:: Data listing ::

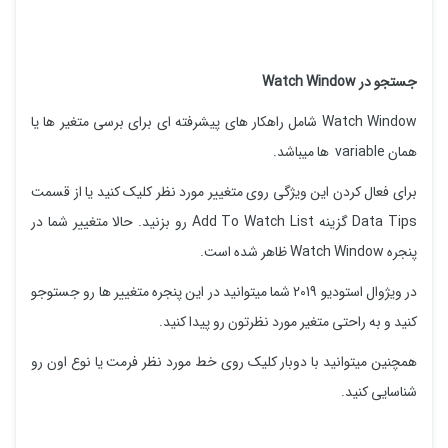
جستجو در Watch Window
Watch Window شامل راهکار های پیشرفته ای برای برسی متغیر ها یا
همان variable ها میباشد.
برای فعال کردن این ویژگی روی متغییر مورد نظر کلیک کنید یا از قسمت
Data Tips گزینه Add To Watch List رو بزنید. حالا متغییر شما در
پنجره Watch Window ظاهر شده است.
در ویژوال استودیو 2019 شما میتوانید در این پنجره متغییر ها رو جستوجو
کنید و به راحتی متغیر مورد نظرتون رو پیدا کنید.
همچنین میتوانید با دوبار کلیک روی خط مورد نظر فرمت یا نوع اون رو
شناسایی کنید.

:::
:: Data listing ::

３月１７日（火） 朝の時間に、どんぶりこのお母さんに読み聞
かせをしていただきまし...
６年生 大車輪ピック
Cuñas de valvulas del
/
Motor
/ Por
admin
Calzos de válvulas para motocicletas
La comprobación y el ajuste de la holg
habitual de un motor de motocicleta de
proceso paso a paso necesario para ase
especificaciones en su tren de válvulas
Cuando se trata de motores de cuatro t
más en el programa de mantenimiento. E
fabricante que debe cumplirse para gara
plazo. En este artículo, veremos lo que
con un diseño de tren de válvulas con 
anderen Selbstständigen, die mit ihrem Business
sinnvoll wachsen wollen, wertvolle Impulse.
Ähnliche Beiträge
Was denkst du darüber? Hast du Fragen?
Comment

:::

Please copy, exactly and with nothing else, the lines above beginning at the line that has "جستجو در Watch Window" and ending with the line that has "شناسایی کنید.".

- [Solution below]:
جستجو در Watch Window
Watch Window شامل راهکار های پیشرفته ای برای برسی متغیر ها یا
همان variable ها میباشد.
برای فعال کردن این ویژگی روی متغییر مورد نظر کلیک کنید یا از قسمت
Data Tips گزینه Add To Watch List رو بزنید. حالا متغییر شما در
پنجره Watch Window ظاهر شده است.
در ویژوال استودیو 2019 شما میتوانید در این پنجره متغییر ها رو جستوجو
کنید و به راحتی متغیر مورد نظرتون رو پیدا کنید.
همچنین میتوانید با دوبار کلیک روی خط مورد نظر فرمت یا نوع اون رو
شناسایی کنید.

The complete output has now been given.